I must be the only sane one here, because I don’t believe her vajazzling tales. It’s just an attempt at an aging actress to stay relevant.
Don’t be fooled men,she’s trolling for a man.
she is so hot
So everybody knows that she didn’t even come up with that idea, right? “Vagazzaling is where you stick Swarovski crystals on the female area to add a little glitz and glamour. I actually named it that because it’s like BeDazzling for your hoo-ha.” ??? No Jen, what you meant to say is, I totally stole this idea, and this term, from season 3 of Blue Mountain State. (Long live Thad Castle!) Sometimes during interviews, when I have nothing interesting to say, I steal from funny TV shows, and claim the ideas as my own.” Bad enough that you suck, worse that you’re not even original about it. :(
so photoshopped she looks like a painting
http://www.thesuperficial.com/photos/jennifer-love-hewitt-in-a-bikini/jennifer-love-hewitt-14
and this is real life
real life from 3 years ago
tits dont get higher in 3 years and they were looking pretty low then
Jennifer doesn’t need to be “Doctored Up” when she is photographed–It’s all Real–!!!

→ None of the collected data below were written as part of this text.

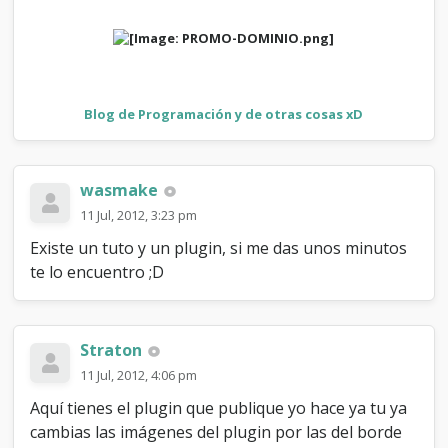
Blog de Programación y de otras cosas xD
wasmake
11 Jul, 2012, 3:23 pm
Existe un tuto y un plugin, si me das unos minutos
te lo encuentro ;D
Straton
11 Jul, 2012, 4:06 pm
Aquí tienes el plugin que publique yo hace ya tu ya
cambias las imágenes del plugin por las del borde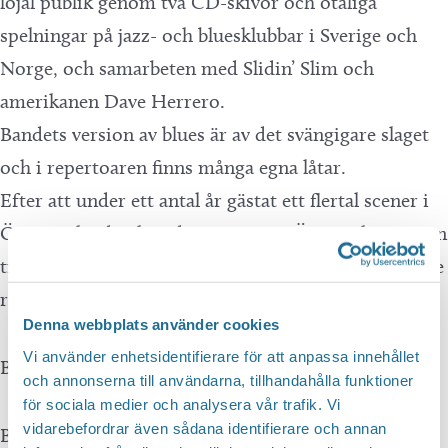
lojal publik genom två CD-skivor och otaliga
spelningar på jazz- och bluesklubbar i Sverige och
Norge, och samarbeten med Slidin’ Slim och
amerikanen Dave Herrero.
Bandets version av blues är av det svängigare slaget
och i repertoaren finns många egna låtar.
Efter att under ett antal år gästat ett flertal scener i
Östergötland och södra Sverige är Östgötakvartetten
tillbaka i ursprungsversion med ett svängigt men lite
råare sound.
Denna webbplats använder cookies
Vi använder enhetsidentifierare för att anpassa innehållet
Biljetter säljs på: www.nortic.se
och annonserna till användarna, tillhandahålla funktioner
för sociala medier och analysera vår trafik. Vi
vidarebefordrar även sådana identifierare och annan
Biljetter går även att köpa på Rapps foto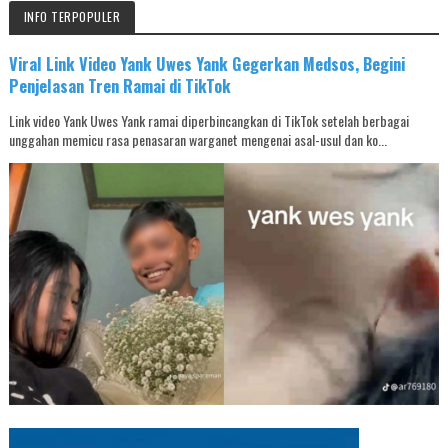
INFO TERPOPULER
Viral Link Video Yank Uwes Yank Gegerkan Medsos, Begini
Penjelasan Tren Ramai di TikTok
Link video Yank Uwes Yank ramai diperbincangkan di TikTok setelah berbagai
unggahan memicu rasa penasaran warganet mengenai asal-usul dan ko...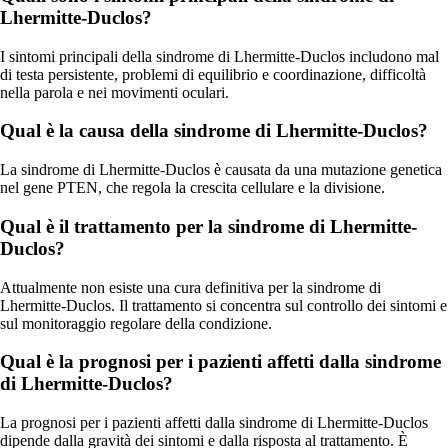
Lhermitte-Duclos?
I sintomi principali della sindrome di Lhermitte-Duclos includono mal
di testa persistente, problemi di equilibrio e coordinazione, difficoltà
nella parola e nei movimenti oculari.
Qual è la causa della sindrome di Lhermitte-Duclos?
La sindrome di Lhermitte-Duclos è causata da una mutazione genetica
nel gene PTEN, che regola la crescita cellulare e la divisione.
Qual è il trattamento per la sindrome di Lhermitte-
Duclos?
Attualmente non esiste una cura definitiva per la sindrome di
Lhermitte-Duclos. Il trattamento si concentra sul controllo dei sintomi e
sul monitoraggio regolare della condizione.
Qual è la prognosi per i pazienti affetti dalla sindrome
di Lhermitte-Duclos?
La prognosi per i pazienti affetti dalla sindrome di Lhermitte-Duclos
dipende dalla gravità dei sintomi e dalla risposta al trattamento. È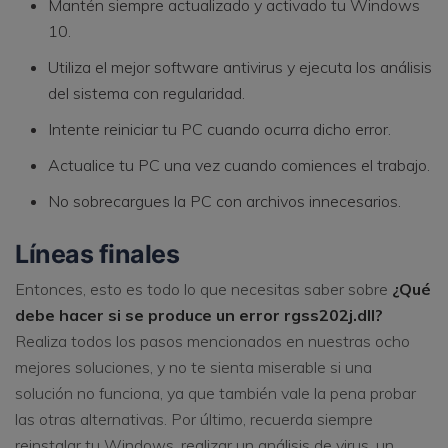
Mantén siempre actualizado y activado tu Windows
10.
Utiliza el mejor software antivirus y ejecuta los análisis
del sistema con regularidad.
Intente reiniciar tu PC cuando ocurra dicho error.
Actualice tu PC una vez cuando comiences el trabajo.
No sobrecargues la PC con archivos innecesarios.
Líneas finales
Entonces, esto es todo lo que necesitas saber sobre
¿Qué
debe hacer si se produce un error rgss202j.dll?
Realiza todos los pasos mencionados en nuestras ocho
mejores soluciones, y no te sienta miserable si una
solución no funciona, ya que también vale la pena probar
las otras alternativas. Por último, recuerda siempre
reinstalar tu Windows, realizar un análisis de virus, un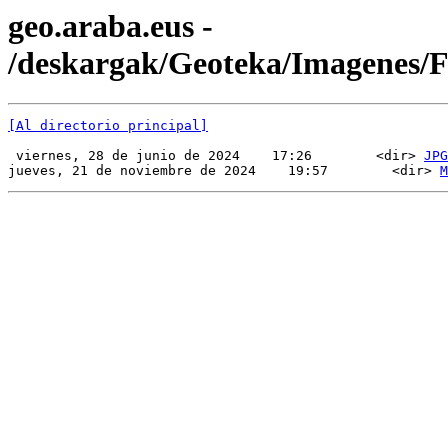
geo.araba.eus -
/deskargak/Geoteka/Imagenes
[Al directorio principal]
 viernes, 28 de junio de 2024    17:26        <dir> 
JPG
jueves, 21 de noviembre de 2024    19:57        <dir> 
M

Computer engineers spent a whole 5 months projecting a way to upgrade Photoshop so this cover of Maxim could be issued. Too much of a load on the poor computers.
I’ll put a load on the computers.
BHAHAHAHA!! Thank you.
True expert of a photographer hides that big ol’booty with a thinning fur wrap. Pay attention Chaz Bono.
She has a nice body but her face is ROAD KILL!